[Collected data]
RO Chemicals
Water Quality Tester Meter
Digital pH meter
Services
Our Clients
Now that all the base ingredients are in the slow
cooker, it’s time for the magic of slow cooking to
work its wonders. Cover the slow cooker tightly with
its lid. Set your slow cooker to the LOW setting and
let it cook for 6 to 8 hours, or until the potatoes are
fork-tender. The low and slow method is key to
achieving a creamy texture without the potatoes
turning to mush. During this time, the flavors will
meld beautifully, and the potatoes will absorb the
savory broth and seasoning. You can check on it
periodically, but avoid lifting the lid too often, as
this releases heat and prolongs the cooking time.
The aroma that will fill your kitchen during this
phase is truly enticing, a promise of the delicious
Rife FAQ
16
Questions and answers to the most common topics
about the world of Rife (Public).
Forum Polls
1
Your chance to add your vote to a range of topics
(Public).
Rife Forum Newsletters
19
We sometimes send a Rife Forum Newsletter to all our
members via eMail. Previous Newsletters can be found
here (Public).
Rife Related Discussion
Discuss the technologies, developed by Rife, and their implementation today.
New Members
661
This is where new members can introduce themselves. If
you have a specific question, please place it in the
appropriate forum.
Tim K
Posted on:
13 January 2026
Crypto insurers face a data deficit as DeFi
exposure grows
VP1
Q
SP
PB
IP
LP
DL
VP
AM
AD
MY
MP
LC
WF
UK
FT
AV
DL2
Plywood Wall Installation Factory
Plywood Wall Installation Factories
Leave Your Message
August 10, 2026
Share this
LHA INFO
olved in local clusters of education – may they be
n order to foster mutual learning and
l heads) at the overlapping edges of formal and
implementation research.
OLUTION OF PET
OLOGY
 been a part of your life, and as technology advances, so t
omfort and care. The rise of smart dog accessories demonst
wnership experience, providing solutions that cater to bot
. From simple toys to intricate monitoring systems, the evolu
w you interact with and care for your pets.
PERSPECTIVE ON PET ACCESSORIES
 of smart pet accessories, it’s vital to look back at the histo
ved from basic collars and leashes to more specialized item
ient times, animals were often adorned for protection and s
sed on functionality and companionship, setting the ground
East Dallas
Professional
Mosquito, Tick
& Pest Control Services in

TASK REQUIREMENTS ▸ An exact copy of every record above is needed. Write it out word for word.

EXERCISE ANSWER ▸
RO Chemicals
Water Quality Tester Meter
Digital pH meter
Services
Our Clients
Now that all the base ingredients are in the slow
cooker, it’s time for the magic of slow cooking to
work its wonders. Cover the slow cooker tightly with
its lid. Set your slow cooker to the LOW setting and
let it cook for 6 to 8 hours, or until the potatoes are
fork-tender. The low and slow method is key to
achieving a creamy texture without the potatoes
turning to mush. During this time, the flavors will
meld beautifully, and the potatoes will absorb the
savory broth and seasoning. You can check on it
periodically, but avoid lifting the lid too often, as
this releases heat and prolongs the cooking time.
The aroma that will fill your kitchen during this
phase is truly enticing, a promise of the delicious
Rife FAQ
16
Questions and answers to the most common topics
about the world of Rife (Public).
Forum Polls
1
Your chance to add your vote to a range of topics
(Public).
Rife Forum Newsletters
19
We sometimes send a Rife Forum Newsletter to all our
members via eMail. Previous Newsletters can be found
here (Public).
Rife Related Discussion
Discuss the technologies, developed by Rife, and their implementation today.
New Members
661
This is where new members can introduce themselves. If
you have a specific question, please place it in the
appropriate forum.
Tim K
Posted on:
13 January 2026
Crypto insurers face a data deficit as DeFi
exposure grows
VP1
Q
SP
PB
IP
LP
DL
VP
AM
AD
MY
MP
LC
WF
UK
FT
AV
DL2
Plywood Wall Installation Factory
Plywood Wall Installation Factories
Leave Your Message
August 10, 2026
Share this
LHA INFO
olved in local clusters of education – may they be
n order to foster mutual learning and
l heads) at the overlapping edges of formal and
implementation research.
OLUTION OF PET
OLOGY
 been a part of your life, and as technology advances, so t
omfort and care. The rise of smart dog accessories demonst
wnership experience, providing solutions that cater to bot
. From simple toys to intricate monitoring systems, the evolu
w you interact with and care for your pets.
PERSPECTIVE ON PET ACCESSORIES
 of smart pet accessories, it’s vital to look back at the histo
ved from basic collars and leashes to more specialized item
ient times, animals were often adorned for protection and s
sed on functionality and companionship, setting the ground
East Dallas
Professional
Mosquito, Tick
& Pest Control Services in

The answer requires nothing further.